▶ INSTRUCTIONS TO FOLLOW: Revise the conference program below by giving everything from "IPC 15 full" down to "Foufoula-Georgiou (UC Irvine)." again, with "Conveners" replaced by "Chairs".

▶ PASSAGE SHOWN:
+--

IPC 15 full program
Session 4
Precipitation variability across scales – transforming observations to applications.
Conveners: Christian Kummerow (Colorado State University), Efi Foufoula-Georgiou (UC Irvine).
June 16, 2026
A Community Baseline and Benchmark for Machine-Learning Satellite Precipitation Retrievals Authors: Simon Pfreundschuh (Colorado State University); Malarvizhi Arulraj (University of Maryland); Yashraj Upase (Indian Institute of Technology Hyderabad); Veljko Petković (University of Maryland); Jackson Tan (University of Maryland); Lisa Milani (University of Maryland) Corresponding author email: simon.pfreundschuh@colostate.edu Abstract: Recent machine-learning (ML) approaches for satellite precipitation retrieval show promising performance and are increasingly considered for operational use. However, differences in training data, validation strategies, and sensor characteristics make it difficult to compare published methods or to distinguish genuine methodological advances from dataset-dependent accuracy variations. To address this limitation, the International Precipitation Working Group (IPWG) has developed a standardized benchmark for precipitation detection and estimation from satellite observations. The dataset combines multi-sensor satellite measurements, ancillary information, and gauge-corrected ground-radar reference data, and provides a consistent evaluation protocol across diverse climate regimes. Building on this framework, we introduce a publicly available baseline retrieval and systematically assess key design choices in neural-network-based precipitation retrievals. Across architectures, training strategies, and model complexities, we find that incorporating spatial context provides the largest performance gains, whereas specific architectural refinements yield comparatively small improvements. The resulting baseline achieves robust performance across sensor types for both precipitation detection and quantitative estimation. By providing both a uniform benchmark and an open baseline model, this work enables reproducible comparison of ML retrievals and clarifies which methodological developments lead to meaningful improvements. The framework establishes a reference point for future algorithm development and supports more transparent evaluation of machine-learning precipitation retrievals. Within this benchmark, performance gains are dominated by the use of additional observational context rather than architectural complexity, suggesting that future improvements will primarily arise from better exploitation of available information rather than further model refinement.

+--

▶ RECORDED INFORMATION:

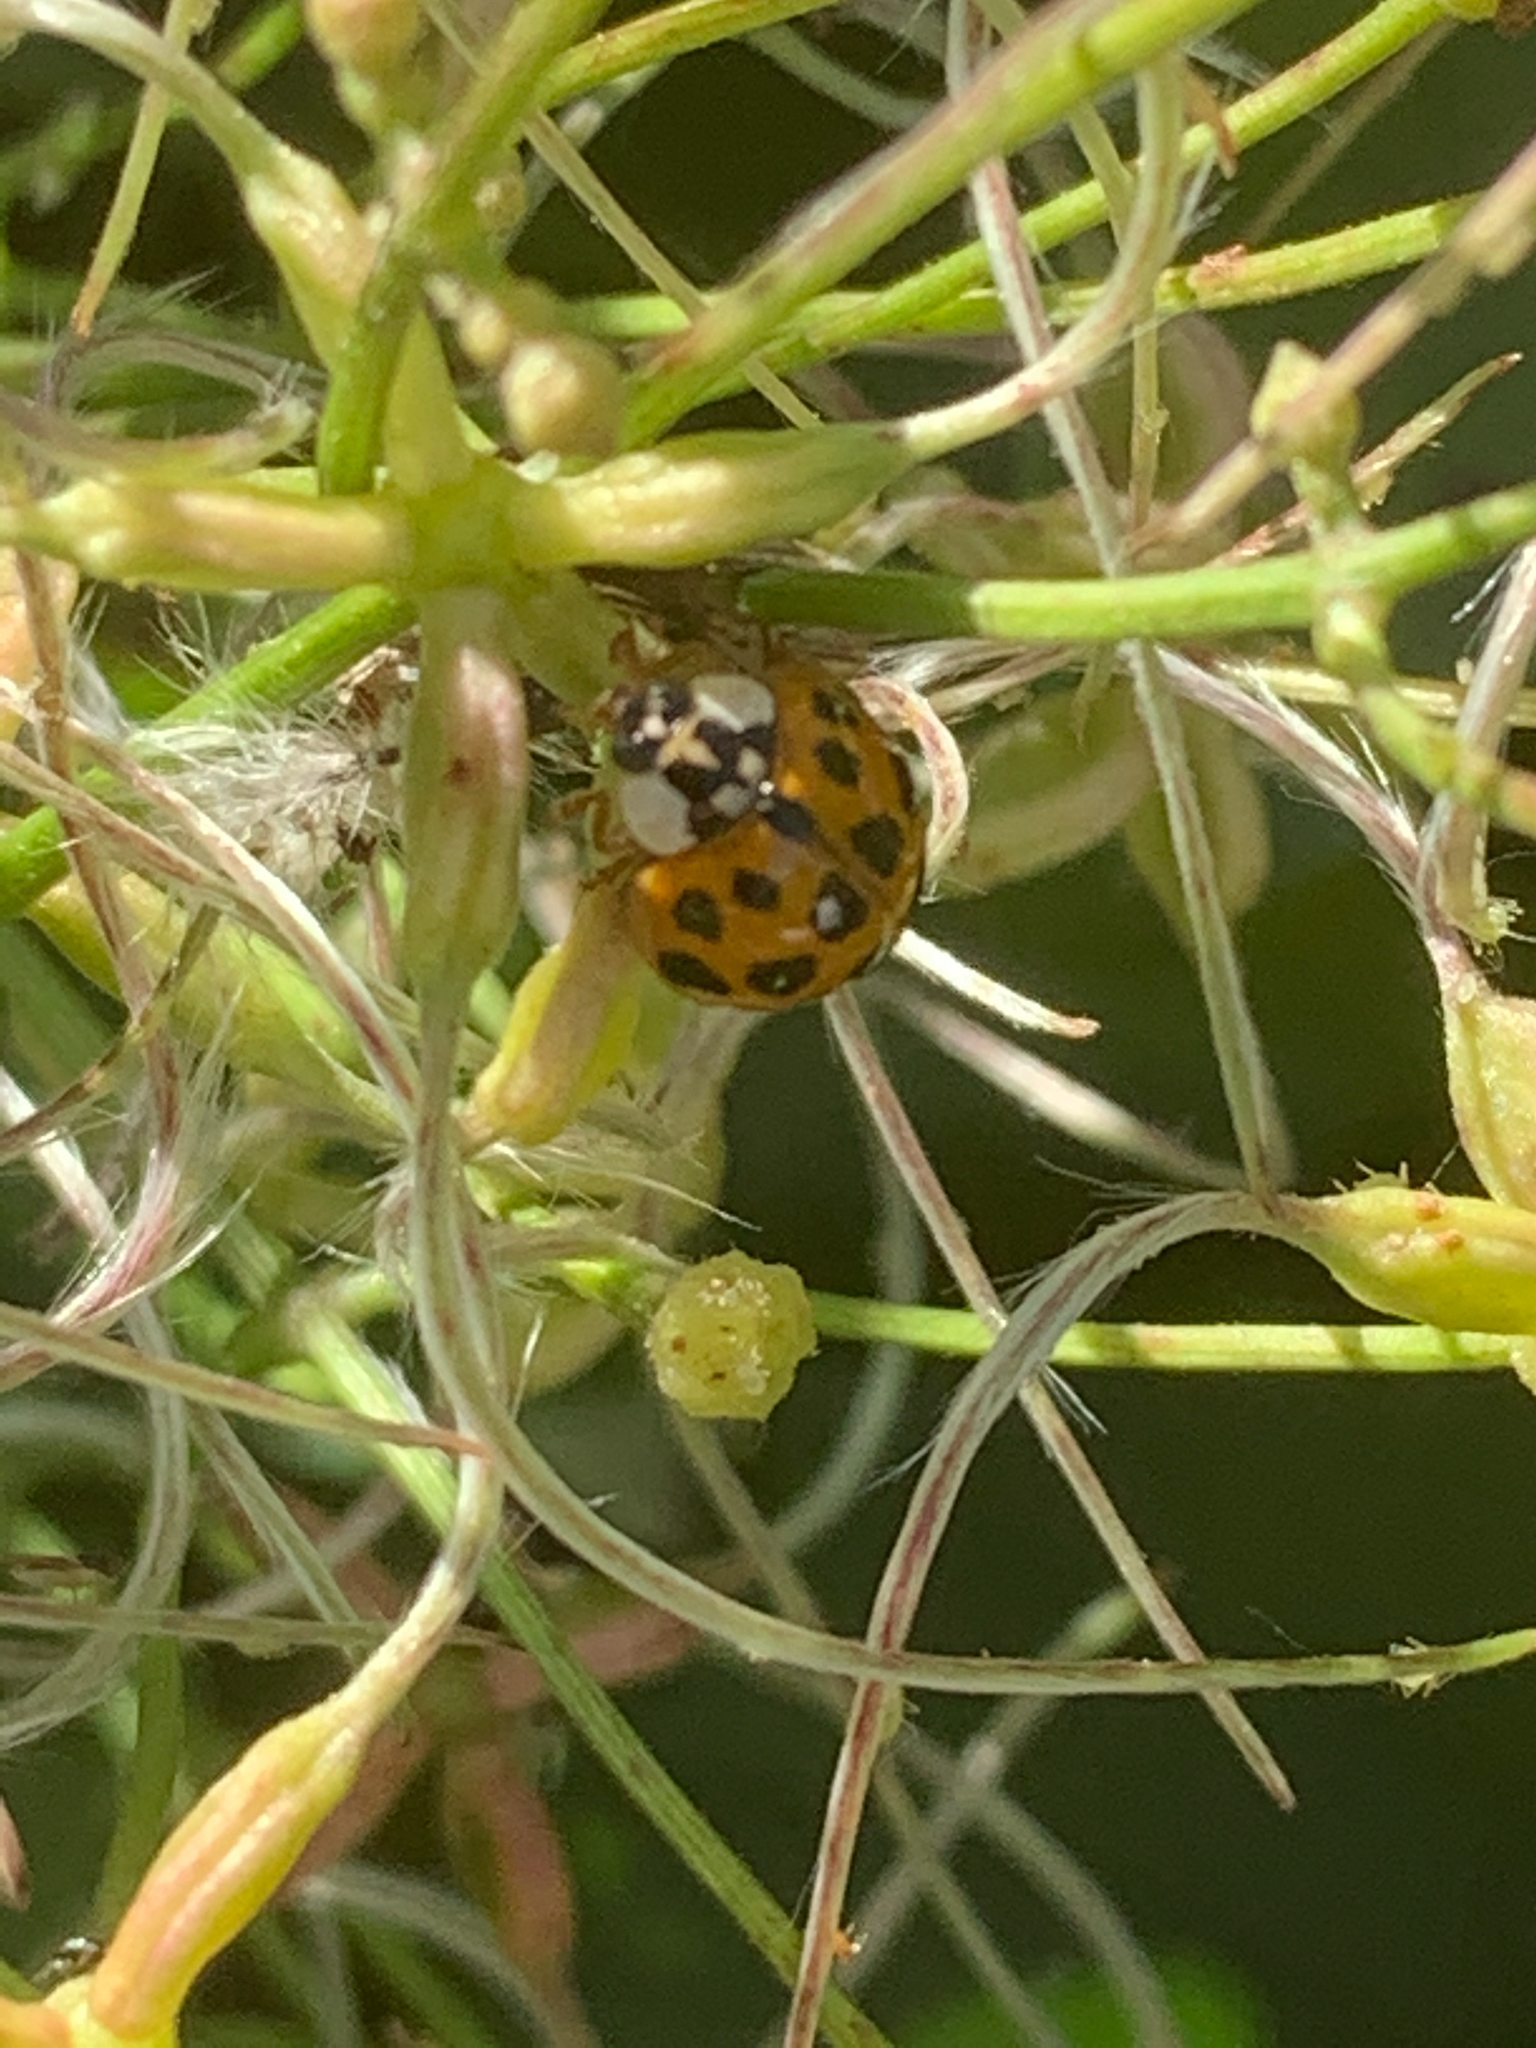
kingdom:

+--

▶ COMPLETED TASK:
IPC 15 full program
Session 4
Precipitation variability across scales – transforming observations to applications.
Chairs: Christian Kummerow (Colorado State University), Efi Foufoula-Georgiou (UC Irvine).